Input data below:

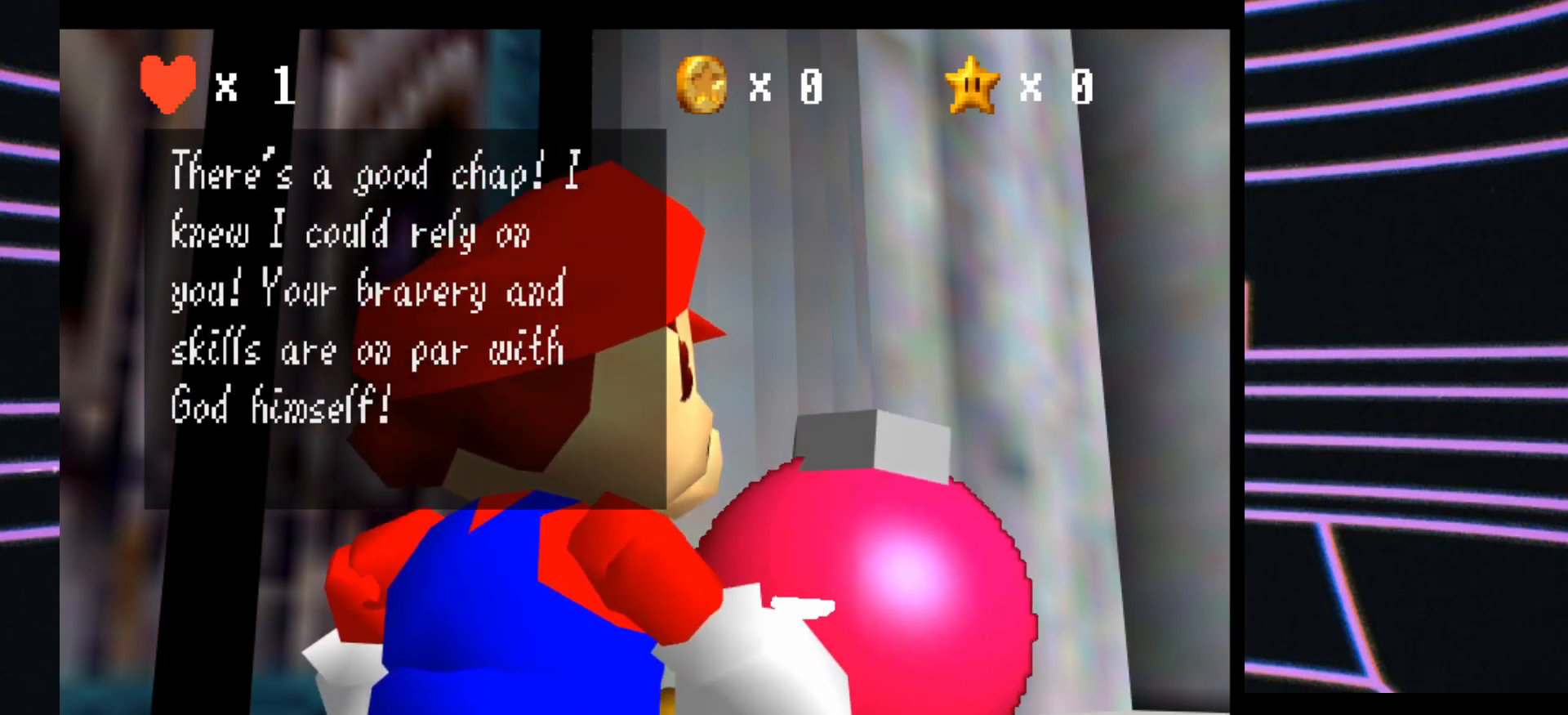
{"buttons": [], "left_stick": "center", "events": []}
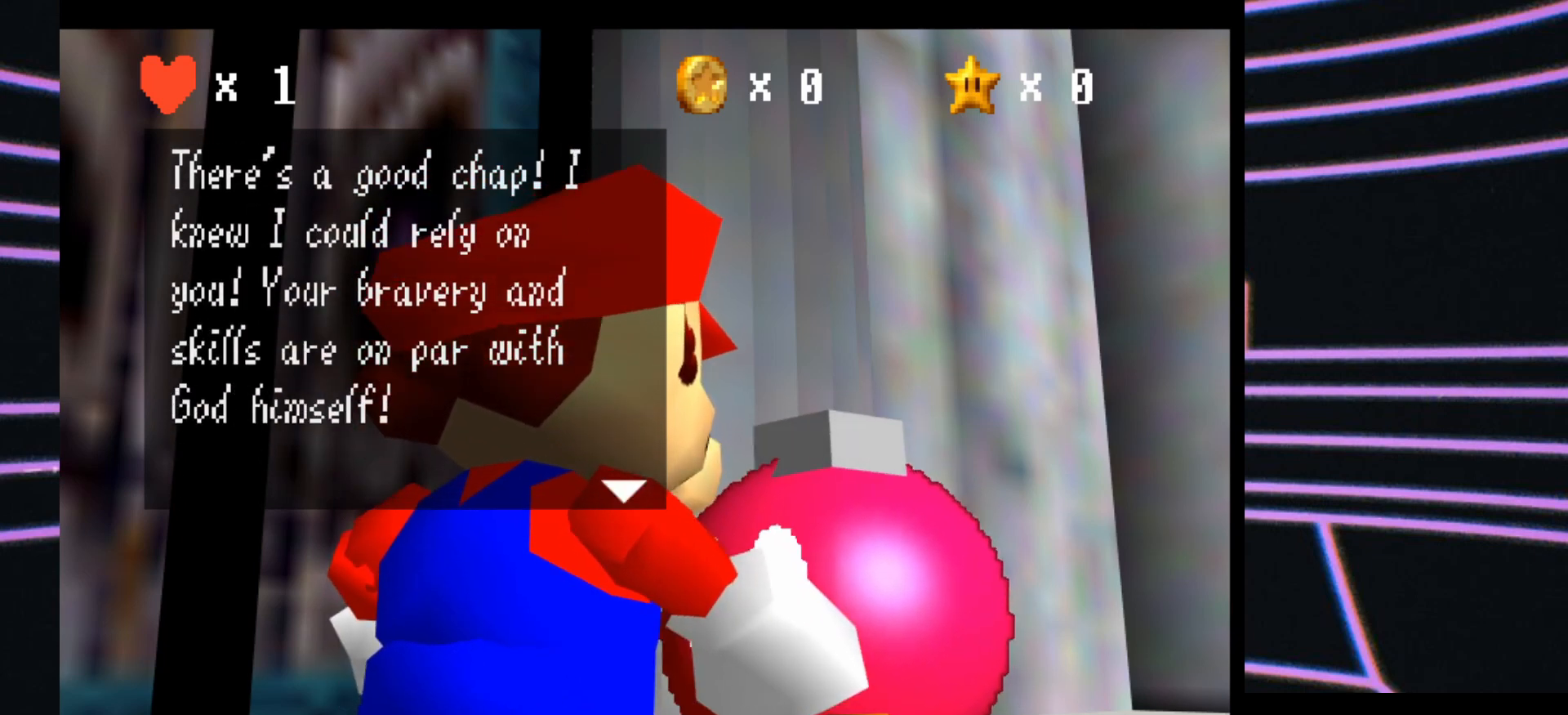
{"buttons": [], "left_stick": "center", "events": []}
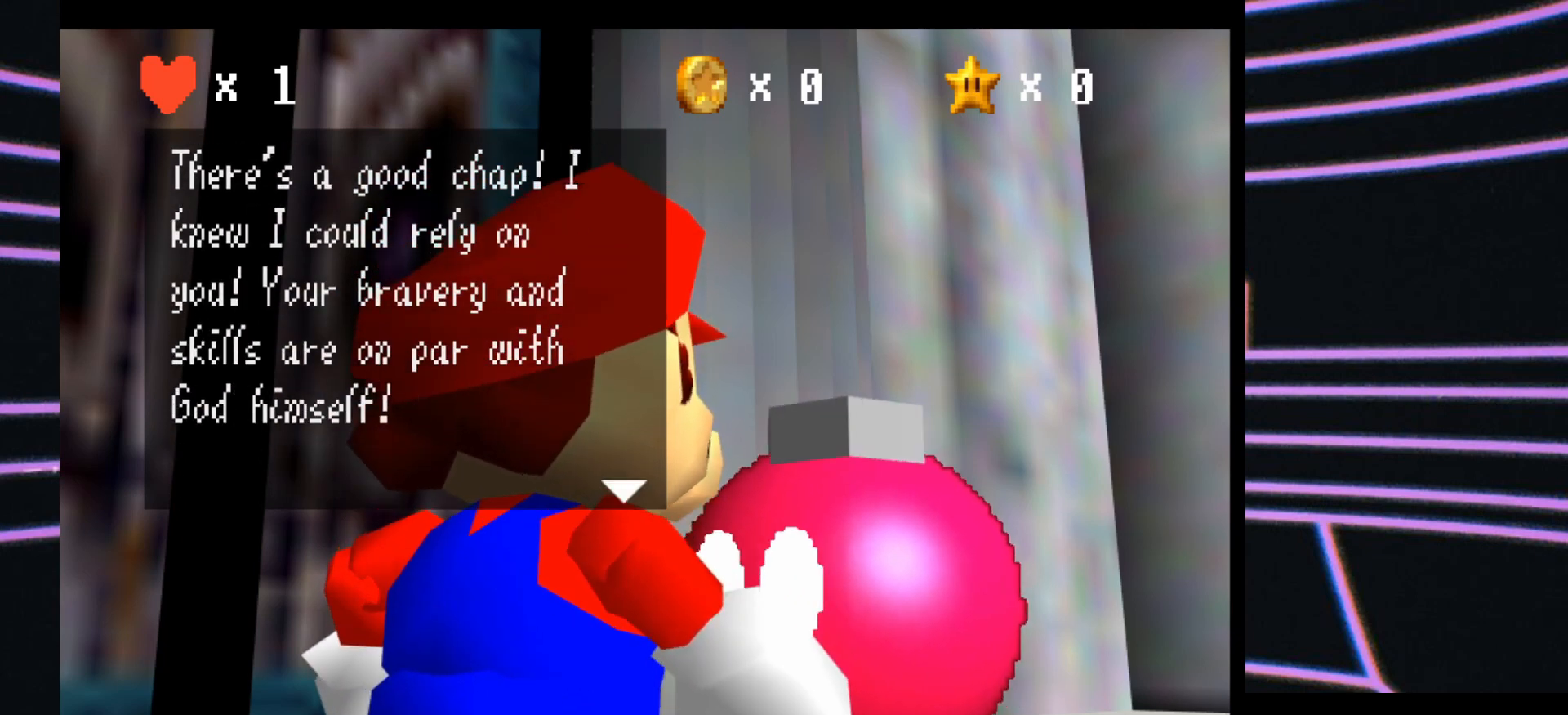
{"buttons": [], "left_stick": "center", "events": []}
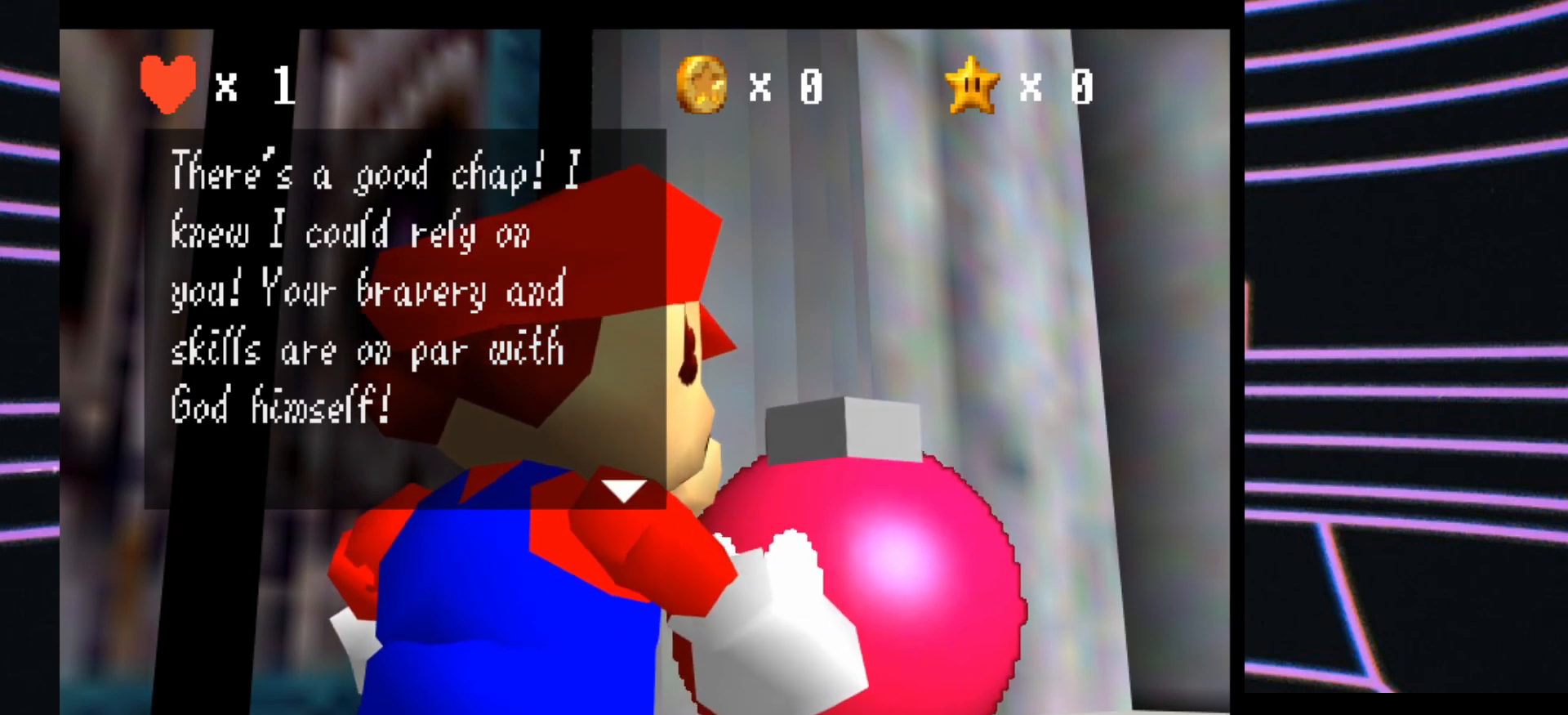
{"buttons": [], "left_stick": "center", "events": []}
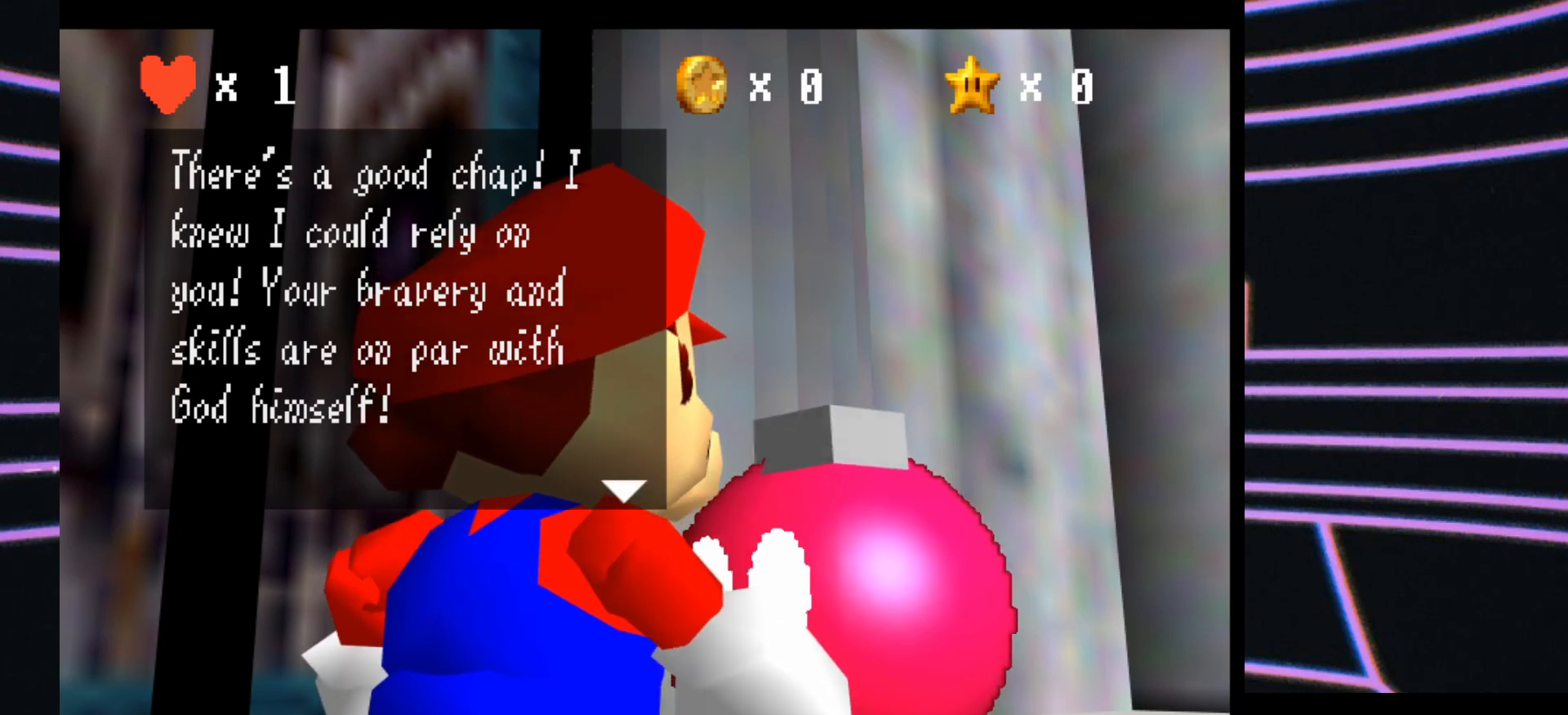
{"buttons": [], "left_stick": "center", "events": []}
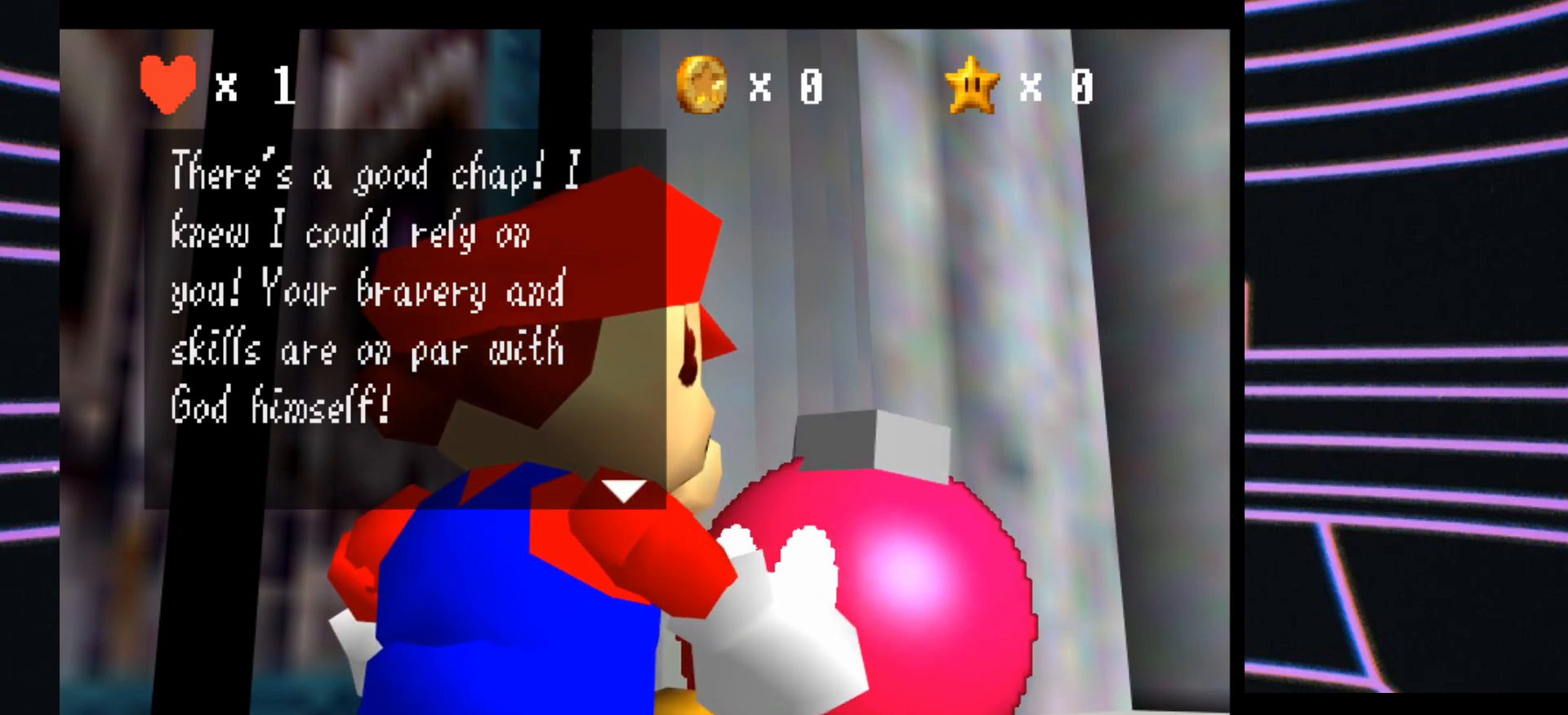
{"buttons": [], "left_stick": "center", "events": [[300, "A", "down"], [433, "A", "up"]]}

End of Input data.

Work order: Output all of the entries once more, word for word, with the images removed.

Response area:
{"buttons": [], "left_stick": "center", "events": []}
{"buttons": [], "left_stick": "center", "events": []}
{"buttons": [], "left_stick": "center", "events": []}
{"buttons": [], "left_stick": "center", "events": []}
{"buttons": [], "left_stick": "center", "events": []}
{"buttons": [], "left_stick": "center", "events": [[300, "A", "down"], [433, "A", "up"]]}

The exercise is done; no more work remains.